Investor models don’t view revenues from the United States and international markets equivalently due to increased costs and lower prices abroad that result in decreased profits. Likewise, investors discount the value of future profits, meaning that a reduction in revenues after 13 years has a smaller impact than an equivalent reduction after nine years.
Impact on number AND utility of new drugs.
CBO forecast only a very slight decrease in the number of small molecule drugs coming to market, but the IRA will actually result in lower investment in small molecule drugs for diseases of aging such as heart failure, Alzheimer’s disease, or breast cancer.

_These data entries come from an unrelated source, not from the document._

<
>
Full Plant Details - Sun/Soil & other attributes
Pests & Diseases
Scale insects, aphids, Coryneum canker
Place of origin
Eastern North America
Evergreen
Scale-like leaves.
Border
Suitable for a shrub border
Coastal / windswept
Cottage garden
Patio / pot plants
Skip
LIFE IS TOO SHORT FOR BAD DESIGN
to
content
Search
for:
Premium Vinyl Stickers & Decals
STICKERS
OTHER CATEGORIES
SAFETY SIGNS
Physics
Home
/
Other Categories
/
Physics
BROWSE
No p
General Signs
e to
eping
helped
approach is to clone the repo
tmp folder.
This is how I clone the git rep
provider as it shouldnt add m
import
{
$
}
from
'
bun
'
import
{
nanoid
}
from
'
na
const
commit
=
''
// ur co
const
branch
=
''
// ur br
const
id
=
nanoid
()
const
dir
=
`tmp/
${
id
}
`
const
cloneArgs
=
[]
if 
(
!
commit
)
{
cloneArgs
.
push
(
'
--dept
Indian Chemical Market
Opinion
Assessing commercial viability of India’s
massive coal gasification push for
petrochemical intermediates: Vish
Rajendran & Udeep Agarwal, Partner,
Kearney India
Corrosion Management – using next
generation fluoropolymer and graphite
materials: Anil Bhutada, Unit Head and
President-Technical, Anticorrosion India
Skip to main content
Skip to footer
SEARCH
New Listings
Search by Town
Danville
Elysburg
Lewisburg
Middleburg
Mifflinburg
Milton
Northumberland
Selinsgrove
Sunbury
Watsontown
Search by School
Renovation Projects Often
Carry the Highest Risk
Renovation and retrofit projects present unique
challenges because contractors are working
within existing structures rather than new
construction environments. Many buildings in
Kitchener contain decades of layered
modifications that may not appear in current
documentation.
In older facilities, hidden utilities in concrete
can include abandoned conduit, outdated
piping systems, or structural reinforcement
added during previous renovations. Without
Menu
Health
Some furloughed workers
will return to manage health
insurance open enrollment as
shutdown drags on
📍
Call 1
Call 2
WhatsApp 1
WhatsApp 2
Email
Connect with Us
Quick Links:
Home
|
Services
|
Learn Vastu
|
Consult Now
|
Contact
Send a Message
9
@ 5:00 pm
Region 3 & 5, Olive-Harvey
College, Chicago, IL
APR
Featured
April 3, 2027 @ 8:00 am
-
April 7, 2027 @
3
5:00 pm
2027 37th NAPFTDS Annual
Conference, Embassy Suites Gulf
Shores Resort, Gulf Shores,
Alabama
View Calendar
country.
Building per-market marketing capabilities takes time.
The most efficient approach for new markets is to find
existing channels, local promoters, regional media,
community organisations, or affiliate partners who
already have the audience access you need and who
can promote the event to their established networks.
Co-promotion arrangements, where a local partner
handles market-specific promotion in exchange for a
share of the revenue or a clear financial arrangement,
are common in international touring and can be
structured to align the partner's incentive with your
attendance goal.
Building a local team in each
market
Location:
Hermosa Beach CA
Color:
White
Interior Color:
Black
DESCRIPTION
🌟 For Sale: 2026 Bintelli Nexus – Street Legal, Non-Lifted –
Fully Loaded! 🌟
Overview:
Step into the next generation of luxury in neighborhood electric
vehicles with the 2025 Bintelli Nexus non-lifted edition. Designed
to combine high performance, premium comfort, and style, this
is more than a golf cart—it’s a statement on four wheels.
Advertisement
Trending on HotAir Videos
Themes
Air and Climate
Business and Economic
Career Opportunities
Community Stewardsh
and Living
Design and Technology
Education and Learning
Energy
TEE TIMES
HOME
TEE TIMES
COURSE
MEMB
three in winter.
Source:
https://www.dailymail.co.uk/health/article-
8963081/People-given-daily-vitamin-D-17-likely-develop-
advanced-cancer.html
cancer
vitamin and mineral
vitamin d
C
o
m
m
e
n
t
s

The letter cites an example of a drug that had originally been approved for treating diabetes but that was later found to also decrease heart failure. Studies for additional uses of drugs are expensive and take multiple years to complete, and because of the IRA’s nine-year limit before price controls begin, there would no longer be enough remaining years of patent protection to justify investing the trials needed to get approval for additional uses for a drug in a similar situation in the future.
PBM rebates & Plan Utilization Management make price increase assumptions unrealistic.
CBO has stated it believes drug companies will compensate for the nine-year penalty by raising their initial prices, but that assessment fails to consider how insurance companies and other payors may respond.
The letter points out that insurers could limit coverage for drugs with higher initial prices, thereby reducing how many are sold and decreasing profits.
"I've read [the letter]. Our analysts working on this have read it... There are some things where we say, 'Oh yeah. They're right! We need to do it differently.' We are continuing to work on our modeling of the effect of negotiation on innovation, and we are going to implement some of what is in the letter."